We have been troubleshooting an ongoing STP issue* (see bottom of post) for three weeks. It is causing disconnects across the network for phones, desktop and Citrix connections.
All LAN end users across the board are impacted. WAN users have no issue whatsoever.
- Jittery or dropped VoIP calls
- Disconnected Citrix sessions
- Network lag on physical desktops
- Coreswitch1 misses heartbeats so Coreswitch2 is taking over as VRRP master and then it flips back again
Every night, starting at about 2200 and lasting until about 1030. It may take place every 6 minutes like clockwork, or it will happen intermittently every half hour or every couple of hours. It may start around 2200 or as late as 0030 and the issue definitely stops at/around 1030 and doesn't start again until the evening.
Coreswitch1 is the STP root bridge
Coreswitch2 has 4096 priority
All tertiary swtiches have priority of 32768 with RSTP turned on
I drew this to simply explain the network layout in regards to STP
- Meraki event logs show these events (xlsx attached). Their logs don't have that much info in the way of details. It seems that whatever is causing the STP changes is making Coreswitch1 miss a heartbeat so Coreswitch2 is taking over as VRRP master and then flipping back. This is more of a symptom of the STP changes (I think)
- From the Meraki switches - Turned on STP port guard on each port that the tertiary switches connect to. i.e.- Tertiaryswitch1 plugs into Coreswitch1 on port 1. I turned STP port guard on for all tertiary connections. After doing this, I still observed the "flipping" on Coreswitch2. This makes me think that the issue is on Coreswitch2 or a device connected to it, but not coming from the tertiary switches. Perhaps I incorrectly ran that test?
- Disconnected all other (known) network devices on the tertiary switches like access points, printers, etc. and still observed the issue.

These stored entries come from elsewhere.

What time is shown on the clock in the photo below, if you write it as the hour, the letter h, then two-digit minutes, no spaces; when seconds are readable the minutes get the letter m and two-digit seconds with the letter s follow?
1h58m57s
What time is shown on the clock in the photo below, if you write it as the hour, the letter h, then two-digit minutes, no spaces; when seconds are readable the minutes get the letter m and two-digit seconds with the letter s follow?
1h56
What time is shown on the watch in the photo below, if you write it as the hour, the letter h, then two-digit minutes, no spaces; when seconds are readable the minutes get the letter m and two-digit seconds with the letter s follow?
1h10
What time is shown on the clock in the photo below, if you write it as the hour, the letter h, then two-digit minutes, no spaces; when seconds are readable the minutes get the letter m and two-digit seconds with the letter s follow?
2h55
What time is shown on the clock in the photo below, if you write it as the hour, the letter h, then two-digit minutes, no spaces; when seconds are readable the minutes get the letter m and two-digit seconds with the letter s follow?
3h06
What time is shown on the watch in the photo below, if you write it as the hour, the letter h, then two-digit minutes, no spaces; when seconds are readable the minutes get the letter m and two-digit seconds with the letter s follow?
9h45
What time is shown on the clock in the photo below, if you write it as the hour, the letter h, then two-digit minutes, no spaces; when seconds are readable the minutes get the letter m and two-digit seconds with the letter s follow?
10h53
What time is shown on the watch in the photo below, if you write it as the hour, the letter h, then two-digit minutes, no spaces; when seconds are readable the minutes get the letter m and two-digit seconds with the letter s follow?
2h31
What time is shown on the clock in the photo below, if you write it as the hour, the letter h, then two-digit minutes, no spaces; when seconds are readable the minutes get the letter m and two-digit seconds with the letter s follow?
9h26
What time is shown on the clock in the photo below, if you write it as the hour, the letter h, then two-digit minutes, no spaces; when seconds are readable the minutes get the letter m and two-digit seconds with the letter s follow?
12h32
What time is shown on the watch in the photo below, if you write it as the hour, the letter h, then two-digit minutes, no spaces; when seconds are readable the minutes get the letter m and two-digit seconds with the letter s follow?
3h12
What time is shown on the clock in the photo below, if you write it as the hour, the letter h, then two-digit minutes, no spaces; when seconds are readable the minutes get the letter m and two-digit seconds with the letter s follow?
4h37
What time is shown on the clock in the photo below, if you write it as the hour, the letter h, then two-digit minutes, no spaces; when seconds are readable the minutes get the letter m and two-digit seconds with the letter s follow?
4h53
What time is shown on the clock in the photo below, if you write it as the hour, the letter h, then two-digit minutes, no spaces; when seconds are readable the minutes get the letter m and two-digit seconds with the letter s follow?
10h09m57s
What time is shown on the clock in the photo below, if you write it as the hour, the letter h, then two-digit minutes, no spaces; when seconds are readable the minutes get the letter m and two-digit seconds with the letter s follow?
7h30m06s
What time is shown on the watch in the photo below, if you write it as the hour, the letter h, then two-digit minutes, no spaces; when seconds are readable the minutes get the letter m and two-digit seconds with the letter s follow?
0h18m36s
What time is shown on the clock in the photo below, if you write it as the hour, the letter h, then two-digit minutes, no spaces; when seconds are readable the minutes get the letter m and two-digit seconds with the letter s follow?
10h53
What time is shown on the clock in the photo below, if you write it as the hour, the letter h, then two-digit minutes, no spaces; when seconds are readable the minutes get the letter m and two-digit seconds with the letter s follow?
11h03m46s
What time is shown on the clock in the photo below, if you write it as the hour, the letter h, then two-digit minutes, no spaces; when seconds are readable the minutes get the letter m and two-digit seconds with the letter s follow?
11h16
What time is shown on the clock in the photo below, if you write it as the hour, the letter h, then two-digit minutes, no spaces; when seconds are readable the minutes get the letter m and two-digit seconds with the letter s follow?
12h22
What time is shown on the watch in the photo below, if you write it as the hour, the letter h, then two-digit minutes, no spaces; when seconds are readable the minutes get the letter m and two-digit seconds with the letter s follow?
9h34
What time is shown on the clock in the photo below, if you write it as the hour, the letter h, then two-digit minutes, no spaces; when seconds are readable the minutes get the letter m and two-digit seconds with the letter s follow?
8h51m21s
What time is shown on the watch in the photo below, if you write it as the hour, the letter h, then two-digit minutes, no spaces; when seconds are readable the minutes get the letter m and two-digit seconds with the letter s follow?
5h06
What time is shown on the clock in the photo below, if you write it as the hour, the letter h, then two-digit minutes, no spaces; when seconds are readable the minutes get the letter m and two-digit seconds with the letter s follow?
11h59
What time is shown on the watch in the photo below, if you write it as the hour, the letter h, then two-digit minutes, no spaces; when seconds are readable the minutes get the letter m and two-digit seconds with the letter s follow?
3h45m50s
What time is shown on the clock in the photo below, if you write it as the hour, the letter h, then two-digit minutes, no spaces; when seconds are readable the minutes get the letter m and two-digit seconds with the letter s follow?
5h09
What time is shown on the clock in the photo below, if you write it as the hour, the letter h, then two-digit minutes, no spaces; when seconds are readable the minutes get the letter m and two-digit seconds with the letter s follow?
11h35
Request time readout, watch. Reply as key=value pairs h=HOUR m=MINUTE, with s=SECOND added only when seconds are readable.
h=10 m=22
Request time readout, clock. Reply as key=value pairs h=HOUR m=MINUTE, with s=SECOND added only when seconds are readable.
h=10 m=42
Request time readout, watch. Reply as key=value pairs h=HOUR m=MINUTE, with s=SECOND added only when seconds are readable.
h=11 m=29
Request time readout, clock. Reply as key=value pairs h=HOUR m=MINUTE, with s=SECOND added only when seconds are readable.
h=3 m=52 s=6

- Ran a packet capture on the core switches immediately after the triggering event happened. Running it just a tad late, I got the STP changes but not the event that triggered them. I'll try to run another capture tonight and try to get it started just before the issue starts.
-Meraki support asked me to turn on portfast on all of the tertiary switches. I did that today and will wait until the event timeline starts again tonight to see if it helps.
I've been talking to Meraki support and they haven't been able to put their finger on the issue. I don't even know where to look. Is it coming from the tertiary switches, the ESXi hosts, a "rogue" device, etc.? Any help would be greatly appreciated
*Note: I am fairly certain this is an STP issue since that's what the logs point to, and that's what Meraki support says, but am certainly open to hearing if there is another issue causing the problem.